* [INFORMATION PROVIDED]:
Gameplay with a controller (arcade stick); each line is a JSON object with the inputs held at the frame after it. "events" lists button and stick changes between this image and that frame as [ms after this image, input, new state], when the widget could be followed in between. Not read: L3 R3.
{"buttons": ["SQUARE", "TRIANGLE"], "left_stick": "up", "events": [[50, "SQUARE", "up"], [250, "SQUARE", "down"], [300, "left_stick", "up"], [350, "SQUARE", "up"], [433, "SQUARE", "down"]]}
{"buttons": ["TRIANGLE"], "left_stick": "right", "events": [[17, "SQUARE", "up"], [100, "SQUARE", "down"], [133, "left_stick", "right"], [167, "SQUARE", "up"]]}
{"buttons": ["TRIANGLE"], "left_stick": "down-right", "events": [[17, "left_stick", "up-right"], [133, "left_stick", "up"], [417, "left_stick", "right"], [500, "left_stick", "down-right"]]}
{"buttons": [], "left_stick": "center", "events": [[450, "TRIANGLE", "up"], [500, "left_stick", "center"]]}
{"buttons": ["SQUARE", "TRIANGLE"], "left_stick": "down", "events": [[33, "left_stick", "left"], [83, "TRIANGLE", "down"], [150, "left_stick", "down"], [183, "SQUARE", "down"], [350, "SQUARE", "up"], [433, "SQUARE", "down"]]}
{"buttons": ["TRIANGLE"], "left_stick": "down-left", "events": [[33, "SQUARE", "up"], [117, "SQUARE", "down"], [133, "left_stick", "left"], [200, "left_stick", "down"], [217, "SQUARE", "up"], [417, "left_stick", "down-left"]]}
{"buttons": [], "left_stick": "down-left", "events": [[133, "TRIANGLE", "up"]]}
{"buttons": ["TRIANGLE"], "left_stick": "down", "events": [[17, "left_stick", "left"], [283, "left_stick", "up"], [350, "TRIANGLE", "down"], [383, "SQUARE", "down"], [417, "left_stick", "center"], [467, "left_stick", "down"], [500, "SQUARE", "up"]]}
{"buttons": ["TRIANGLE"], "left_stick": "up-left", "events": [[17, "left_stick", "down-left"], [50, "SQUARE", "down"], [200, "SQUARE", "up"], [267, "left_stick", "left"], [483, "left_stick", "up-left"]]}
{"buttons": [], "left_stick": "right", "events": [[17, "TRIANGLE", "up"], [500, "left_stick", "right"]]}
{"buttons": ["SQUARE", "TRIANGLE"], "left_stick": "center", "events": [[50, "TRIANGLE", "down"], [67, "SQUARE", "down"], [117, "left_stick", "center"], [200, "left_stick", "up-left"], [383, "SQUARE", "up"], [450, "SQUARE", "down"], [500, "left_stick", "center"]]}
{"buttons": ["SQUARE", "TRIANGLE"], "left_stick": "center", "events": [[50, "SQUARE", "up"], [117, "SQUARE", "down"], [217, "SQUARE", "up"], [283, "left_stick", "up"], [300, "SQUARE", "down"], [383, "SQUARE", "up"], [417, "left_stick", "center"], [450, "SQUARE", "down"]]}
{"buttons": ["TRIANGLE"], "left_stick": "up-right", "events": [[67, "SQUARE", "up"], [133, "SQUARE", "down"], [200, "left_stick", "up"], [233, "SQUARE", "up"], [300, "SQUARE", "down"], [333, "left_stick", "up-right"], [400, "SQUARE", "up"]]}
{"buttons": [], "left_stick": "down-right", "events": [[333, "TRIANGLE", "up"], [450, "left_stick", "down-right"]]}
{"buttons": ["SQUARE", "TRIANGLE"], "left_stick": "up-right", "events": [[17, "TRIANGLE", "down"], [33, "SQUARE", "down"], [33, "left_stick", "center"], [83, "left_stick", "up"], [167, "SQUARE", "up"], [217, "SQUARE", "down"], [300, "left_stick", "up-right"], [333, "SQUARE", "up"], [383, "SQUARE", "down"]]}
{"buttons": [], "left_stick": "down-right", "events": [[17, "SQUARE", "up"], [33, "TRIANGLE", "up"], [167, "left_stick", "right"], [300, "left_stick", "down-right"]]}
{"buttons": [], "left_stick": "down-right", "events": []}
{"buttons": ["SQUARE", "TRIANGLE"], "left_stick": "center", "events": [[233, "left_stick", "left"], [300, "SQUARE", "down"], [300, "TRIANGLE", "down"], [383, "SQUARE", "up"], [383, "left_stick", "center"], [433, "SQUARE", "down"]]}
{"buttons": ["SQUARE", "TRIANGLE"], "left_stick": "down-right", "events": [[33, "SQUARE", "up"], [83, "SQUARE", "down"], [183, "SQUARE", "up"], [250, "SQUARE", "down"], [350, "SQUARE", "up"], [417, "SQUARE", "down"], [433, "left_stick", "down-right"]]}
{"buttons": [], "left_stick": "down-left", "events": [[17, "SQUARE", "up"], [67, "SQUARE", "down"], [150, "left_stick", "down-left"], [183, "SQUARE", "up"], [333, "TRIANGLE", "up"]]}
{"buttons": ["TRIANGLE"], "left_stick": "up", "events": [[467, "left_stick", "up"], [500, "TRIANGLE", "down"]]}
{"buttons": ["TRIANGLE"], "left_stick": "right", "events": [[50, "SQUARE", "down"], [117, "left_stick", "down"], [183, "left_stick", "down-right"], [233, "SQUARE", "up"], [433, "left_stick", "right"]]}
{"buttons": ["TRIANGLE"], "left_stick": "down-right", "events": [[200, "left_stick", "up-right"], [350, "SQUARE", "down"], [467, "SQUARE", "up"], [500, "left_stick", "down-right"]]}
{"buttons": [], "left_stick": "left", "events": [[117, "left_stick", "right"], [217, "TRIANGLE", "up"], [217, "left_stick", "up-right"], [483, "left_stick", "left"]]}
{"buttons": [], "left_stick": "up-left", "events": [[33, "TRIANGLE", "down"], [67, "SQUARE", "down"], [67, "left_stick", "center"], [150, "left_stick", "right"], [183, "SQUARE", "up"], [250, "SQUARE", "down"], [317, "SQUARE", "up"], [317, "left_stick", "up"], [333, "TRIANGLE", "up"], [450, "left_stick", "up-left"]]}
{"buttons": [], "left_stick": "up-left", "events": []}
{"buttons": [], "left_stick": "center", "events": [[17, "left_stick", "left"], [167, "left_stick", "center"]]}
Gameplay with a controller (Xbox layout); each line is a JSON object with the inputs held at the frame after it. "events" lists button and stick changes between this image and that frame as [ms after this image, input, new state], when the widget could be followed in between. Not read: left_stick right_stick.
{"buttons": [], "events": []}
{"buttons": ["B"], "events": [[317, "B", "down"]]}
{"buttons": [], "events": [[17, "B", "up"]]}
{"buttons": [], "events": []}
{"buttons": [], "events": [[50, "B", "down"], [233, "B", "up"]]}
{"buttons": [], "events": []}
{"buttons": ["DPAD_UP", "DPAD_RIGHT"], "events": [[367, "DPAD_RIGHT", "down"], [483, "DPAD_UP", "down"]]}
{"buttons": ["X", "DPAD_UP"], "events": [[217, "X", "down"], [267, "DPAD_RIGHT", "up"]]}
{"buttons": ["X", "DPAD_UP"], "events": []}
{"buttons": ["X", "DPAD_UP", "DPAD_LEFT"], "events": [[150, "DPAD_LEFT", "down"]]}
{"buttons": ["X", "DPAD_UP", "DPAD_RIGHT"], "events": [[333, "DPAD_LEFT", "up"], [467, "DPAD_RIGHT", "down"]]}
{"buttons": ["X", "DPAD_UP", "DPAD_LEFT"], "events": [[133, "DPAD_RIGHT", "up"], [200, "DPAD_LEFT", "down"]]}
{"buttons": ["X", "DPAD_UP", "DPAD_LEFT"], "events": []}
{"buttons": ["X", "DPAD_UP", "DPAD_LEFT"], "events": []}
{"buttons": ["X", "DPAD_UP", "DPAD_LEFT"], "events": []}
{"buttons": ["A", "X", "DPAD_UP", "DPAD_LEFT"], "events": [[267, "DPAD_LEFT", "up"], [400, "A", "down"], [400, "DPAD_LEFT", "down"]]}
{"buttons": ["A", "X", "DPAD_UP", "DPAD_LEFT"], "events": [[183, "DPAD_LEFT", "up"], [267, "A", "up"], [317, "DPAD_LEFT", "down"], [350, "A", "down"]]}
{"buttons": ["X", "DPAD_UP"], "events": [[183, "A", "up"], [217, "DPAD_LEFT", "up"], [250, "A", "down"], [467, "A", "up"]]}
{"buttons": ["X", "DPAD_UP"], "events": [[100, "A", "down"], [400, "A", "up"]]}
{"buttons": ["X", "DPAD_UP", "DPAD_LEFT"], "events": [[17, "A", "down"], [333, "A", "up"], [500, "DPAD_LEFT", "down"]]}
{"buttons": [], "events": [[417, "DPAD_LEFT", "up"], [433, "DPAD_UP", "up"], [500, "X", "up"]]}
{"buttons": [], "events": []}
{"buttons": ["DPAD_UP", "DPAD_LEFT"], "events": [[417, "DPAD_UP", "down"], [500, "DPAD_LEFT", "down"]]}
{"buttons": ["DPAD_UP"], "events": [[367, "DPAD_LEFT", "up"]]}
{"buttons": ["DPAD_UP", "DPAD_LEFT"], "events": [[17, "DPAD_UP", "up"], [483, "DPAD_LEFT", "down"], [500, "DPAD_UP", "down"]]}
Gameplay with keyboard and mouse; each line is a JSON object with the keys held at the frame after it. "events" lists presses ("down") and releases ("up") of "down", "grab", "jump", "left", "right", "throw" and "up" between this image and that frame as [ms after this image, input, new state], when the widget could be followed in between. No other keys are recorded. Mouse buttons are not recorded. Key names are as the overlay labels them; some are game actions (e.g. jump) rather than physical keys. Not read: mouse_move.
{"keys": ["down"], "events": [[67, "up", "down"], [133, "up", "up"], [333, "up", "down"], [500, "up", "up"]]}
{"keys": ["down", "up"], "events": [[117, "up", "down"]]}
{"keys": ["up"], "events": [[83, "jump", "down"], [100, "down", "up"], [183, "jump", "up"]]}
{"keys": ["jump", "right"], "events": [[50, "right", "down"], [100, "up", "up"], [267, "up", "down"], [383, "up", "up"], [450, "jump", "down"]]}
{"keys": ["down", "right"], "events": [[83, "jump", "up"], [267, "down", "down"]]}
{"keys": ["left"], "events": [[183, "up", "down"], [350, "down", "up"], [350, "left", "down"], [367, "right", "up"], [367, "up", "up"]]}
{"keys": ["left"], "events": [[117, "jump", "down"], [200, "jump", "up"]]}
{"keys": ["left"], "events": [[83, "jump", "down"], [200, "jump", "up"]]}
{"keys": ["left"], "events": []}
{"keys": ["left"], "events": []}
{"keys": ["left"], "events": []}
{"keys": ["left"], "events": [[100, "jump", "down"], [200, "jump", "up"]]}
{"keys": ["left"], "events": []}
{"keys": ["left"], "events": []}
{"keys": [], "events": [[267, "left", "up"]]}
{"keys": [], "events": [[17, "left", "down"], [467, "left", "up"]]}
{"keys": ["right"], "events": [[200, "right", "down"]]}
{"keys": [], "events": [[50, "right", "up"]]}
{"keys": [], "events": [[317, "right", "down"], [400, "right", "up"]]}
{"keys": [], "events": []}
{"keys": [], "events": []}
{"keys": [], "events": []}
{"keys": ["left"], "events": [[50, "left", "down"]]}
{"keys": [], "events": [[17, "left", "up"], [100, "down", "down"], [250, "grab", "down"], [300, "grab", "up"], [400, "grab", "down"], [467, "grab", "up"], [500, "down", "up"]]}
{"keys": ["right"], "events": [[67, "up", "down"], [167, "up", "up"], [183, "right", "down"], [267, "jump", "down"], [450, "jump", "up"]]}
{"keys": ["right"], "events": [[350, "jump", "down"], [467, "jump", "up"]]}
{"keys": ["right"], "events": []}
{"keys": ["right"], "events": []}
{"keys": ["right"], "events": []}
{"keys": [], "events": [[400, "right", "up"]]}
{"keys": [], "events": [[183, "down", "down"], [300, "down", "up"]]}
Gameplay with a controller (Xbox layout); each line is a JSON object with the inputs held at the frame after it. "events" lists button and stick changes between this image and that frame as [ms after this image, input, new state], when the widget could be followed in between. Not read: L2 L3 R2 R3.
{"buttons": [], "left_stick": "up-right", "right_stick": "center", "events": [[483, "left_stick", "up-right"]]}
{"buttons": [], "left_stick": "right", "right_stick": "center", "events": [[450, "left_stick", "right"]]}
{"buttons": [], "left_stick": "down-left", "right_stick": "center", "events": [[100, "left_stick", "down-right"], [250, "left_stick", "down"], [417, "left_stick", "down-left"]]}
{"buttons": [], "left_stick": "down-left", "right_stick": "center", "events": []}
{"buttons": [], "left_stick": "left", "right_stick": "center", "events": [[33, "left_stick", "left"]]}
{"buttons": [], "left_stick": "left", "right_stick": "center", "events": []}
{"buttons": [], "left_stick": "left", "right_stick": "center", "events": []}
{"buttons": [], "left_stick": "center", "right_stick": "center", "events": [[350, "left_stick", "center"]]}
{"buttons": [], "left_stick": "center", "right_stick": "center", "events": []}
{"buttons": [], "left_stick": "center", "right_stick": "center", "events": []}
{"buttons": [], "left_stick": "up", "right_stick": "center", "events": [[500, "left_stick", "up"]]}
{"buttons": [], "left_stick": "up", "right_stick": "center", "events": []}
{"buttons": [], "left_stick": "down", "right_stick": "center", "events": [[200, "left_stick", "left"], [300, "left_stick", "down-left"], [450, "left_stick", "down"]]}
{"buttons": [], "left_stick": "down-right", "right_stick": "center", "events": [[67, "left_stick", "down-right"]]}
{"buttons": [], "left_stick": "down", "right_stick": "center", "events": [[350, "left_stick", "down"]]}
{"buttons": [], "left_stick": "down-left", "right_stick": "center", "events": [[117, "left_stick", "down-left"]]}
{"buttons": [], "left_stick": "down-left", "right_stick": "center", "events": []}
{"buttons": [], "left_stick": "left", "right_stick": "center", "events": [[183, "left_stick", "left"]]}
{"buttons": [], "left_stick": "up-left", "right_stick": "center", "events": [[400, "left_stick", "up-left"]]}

* [WHAT YOU ARE ASKED TO DO]: Scan the listing above. Gather each line that contains the word "grab".

* [TASK OUTPUT]:
Gameplay with keyboard and mouse; each line is a JSON object with the keys held at the frame after it. "events" lists presses ("down") and releases ("up") of "down", "grab", "jump", "left", "right", "throw" and "up" between this image and that frame as [ms after this image, input, new state], when the widget could be followed in between. No other keys are recorded. Mouse buttons are not recorded. Key names are as the overlay labels them; some are game actions (e.g. jump) rather than physical keys. Not read: mouse_move.
{"keys": [], "events": [[17, "left", "up"], [100, "down", "down"], [250, "grab", "down"], [300, "grab", "up"], [400, "grab", "down"], [467, "grab", "up"], [500, "down", "up"]]}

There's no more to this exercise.